4
votes

When I write the following program, it works correctly i.e. the bitset array is declared outside the main() method.

Correctly Works

#include <iostream>
#include <bitset>

using namespace std;

bitset<5000> set[5000];

int main(){
    cout<<"program runs fine"<<endl;
    return 0;
}

But I get stack-overflow exception when I create it inside the main method. Can anyone explain in detail as to what is going on here? Normally I see stack-overflow exceptions in recursive methods. So who is using the stack here?

#include <iostream>
#include <bitset>

using namespace std;


int main(){
    bitset<5000> set[5000];
    cout<<"program runs fine"<<endl;
    return 0;
}

Doesn't work and throws stack-overflow exception enter image description here

3
TL;DR;: In general 'non global arrays' and references to them might go out of scope, and be invalid for any access afterwards!! - πάντα ῥεῖ
Defining a large local variable is a good way to get a stack overflow. Use dynamic allocation for large variables. - Paul R
Sorry I didn't get your point. The second program doesn't even run but if I reduce the size to 50 then it runs fine so something to do with memory but looks like there are different types of memory involved here. I have heard of stack and heap. But there is no dynamic memory allocation here so no heap is involved. - Varun Sharma
Just a shot into dark, I think @PaulR is right ... - πάντα ῥεῖ

3 Answers

5
votes

Declaring it in main is declaring it in "automatic storage" AKA the stack. Declaring it outside of main, is declaring it in "static storage" AKA global data. You are declaring a ton of data. std::bitset<5000> is 632 bytes on my system with VS2013 (likely an alignment from 5000/8). And you are declaring 5000 of them. 5000 * 632 = 3 160 000 bytes, or roughly 3 Megabytes. Default in VS2013 is 1 megabyte for the stack, which is why you are seeing an overflow.
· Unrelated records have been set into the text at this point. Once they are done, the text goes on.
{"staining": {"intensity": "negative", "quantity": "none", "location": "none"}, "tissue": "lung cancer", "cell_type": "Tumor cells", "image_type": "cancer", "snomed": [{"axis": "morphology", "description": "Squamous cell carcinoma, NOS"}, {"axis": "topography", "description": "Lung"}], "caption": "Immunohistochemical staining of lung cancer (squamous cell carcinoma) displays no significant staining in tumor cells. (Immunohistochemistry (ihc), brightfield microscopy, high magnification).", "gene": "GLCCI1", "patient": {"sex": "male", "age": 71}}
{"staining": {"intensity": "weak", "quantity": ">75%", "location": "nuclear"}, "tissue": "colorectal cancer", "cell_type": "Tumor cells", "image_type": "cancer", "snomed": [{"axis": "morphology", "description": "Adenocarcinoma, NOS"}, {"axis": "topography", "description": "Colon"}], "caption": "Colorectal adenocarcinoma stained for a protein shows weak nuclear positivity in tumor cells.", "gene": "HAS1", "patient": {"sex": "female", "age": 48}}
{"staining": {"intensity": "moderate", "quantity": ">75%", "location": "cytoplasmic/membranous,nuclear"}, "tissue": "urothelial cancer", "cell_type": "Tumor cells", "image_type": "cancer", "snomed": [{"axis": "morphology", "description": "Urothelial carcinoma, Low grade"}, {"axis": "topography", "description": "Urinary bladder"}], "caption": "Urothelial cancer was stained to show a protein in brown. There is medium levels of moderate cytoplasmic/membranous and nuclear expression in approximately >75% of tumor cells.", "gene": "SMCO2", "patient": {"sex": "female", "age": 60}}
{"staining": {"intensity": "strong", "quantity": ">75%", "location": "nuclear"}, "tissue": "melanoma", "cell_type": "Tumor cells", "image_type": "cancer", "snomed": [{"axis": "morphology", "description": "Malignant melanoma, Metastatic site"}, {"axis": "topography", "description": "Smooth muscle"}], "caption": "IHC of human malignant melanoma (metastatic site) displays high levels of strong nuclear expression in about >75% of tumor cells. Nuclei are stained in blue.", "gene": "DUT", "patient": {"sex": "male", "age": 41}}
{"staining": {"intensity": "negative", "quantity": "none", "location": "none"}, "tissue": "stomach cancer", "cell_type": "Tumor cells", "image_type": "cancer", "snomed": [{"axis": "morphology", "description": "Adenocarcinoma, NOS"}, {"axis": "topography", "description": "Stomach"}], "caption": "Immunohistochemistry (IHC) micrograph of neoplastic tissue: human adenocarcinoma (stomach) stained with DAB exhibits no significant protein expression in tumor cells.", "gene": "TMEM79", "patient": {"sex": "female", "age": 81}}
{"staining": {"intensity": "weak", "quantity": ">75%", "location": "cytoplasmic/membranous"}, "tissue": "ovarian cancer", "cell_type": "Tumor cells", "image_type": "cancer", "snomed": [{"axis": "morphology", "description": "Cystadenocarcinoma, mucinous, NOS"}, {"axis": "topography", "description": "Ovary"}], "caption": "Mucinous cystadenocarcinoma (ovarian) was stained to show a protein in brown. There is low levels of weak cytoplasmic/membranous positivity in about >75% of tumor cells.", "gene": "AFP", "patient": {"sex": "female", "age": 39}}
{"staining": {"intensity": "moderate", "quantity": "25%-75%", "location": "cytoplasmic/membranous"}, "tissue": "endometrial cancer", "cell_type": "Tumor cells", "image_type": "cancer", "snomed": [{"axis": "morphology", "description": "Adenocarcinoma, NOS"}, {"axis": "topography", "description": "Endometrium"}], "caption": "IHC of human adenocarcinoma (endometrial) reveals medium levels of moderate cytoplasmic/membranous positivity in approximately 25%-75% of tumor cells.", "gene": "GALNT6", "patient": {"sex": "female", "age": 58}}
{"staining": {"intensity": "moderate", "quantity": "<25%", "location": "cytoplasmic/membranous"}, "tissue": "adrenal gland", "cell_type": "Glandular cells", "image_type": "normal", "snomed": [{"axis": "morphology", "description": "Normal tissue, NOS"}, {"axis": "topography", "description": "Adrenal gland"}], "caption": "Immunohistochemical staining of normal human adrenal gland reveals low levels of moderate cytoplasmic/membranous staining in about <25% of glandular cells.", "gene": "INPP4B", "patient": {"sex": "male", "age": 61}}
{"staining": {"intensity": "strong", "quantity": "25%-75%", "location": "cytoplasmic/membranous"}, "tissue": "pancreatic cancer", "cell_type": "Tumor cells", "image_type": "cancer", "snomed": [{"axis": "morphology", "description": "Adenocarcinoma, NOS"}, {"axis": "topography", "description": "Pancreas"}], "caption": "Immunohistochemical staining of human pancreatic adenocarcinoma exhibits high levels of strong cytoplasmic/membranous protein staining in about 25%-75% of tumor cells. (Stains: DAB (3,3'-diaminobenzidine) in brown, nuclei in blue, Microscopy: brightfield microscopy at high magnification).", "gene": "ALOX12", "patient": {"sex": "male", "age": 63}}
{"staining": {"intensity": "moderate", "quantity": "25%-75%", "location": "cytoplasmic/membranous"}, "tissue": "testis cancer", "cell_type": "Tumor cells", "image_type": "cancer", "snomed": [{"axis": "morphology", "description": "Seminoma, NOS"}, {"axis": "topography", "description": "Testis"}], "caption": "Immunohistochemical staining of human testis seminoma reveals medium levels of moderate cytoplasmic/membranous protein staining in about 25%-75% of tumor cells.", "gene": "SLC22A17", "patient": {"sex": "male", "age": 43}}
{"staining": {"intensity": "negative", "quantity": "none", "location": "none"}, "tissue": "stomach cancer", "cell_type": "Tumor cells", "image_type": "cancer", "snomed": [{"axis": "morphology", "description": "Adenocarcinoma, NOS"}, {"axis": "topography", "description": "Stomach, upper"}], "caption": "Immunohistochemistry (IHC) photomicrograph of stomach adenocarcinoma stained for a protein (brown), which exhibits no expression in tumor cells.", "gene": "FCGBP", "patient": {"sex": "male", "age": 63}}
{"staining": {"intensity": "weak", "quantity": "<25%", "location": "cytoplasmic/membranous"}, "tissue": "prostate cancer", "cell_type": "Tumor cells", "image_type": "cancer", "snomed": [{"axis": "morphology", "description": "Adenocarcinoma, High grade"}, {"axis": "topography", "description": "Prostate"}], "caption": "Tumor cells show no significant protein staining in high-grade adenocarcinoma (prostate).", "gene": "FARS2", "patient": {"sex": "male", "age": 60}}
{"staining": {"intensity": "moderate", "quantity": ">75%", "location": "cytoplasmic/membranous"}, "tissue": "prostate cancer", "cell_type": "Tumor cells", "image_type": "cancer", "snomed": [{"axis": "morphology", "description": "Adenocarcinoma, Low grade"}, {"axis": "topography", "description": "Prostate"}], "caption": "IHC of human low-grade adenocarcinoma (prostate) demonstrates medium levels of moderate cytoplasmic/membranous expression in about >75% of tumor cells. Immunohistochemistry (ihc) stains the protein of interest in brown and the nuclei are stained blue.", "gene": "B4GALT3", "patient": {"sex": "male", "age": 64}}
There are three kinds of storage: automatic, storage, and dynamic. These are colloquially referred to as stack, static (in some cases, global) and heap memory respectively:

int static_int;

int main() {
  int automatic_int;
  static int local_static_int; // also static storage!
  int * dynamic_int_ptr = new int;
}
  • Automatic storage is allocated at a mix of compile time/run time. The stack expands at run-time entry to a function in order to hold local variables, but this is a known compile-time value since the number of variables and their sizes are well known (I'm ignoring dynamic arrays here because they are non-standard) These variables are constructed on scope entry, and destructed on scope exit.
  • Static storage is allocated at compile time. This memory is paid for up front, and constructed at program start. It is destructed when the program exits.
  • Dynamic storage is allocated at run-time. This memory is allocated by new and a pointer to some blob that holds your shiny new data is returned. These variables are constructed when new is called, and destructed when delete is called.
3
votes

Because when you declare array as global, memory is allocated in the data segment of the process while when you try to declare it inside a function, memory is allocated on the stack. Since you are allocating large amount of memory, it results in stackoverflow exception.

Edit: Here is good explanation of the memory allocation.

1
votes

You are trying to create (5000*5000)/8 bytes - 3Megs of data on the program stack which is causing a Stack Overflow as reported. You do not have enough stack space in your program for this. When you create it as a global, it is inserted in your programs data segment.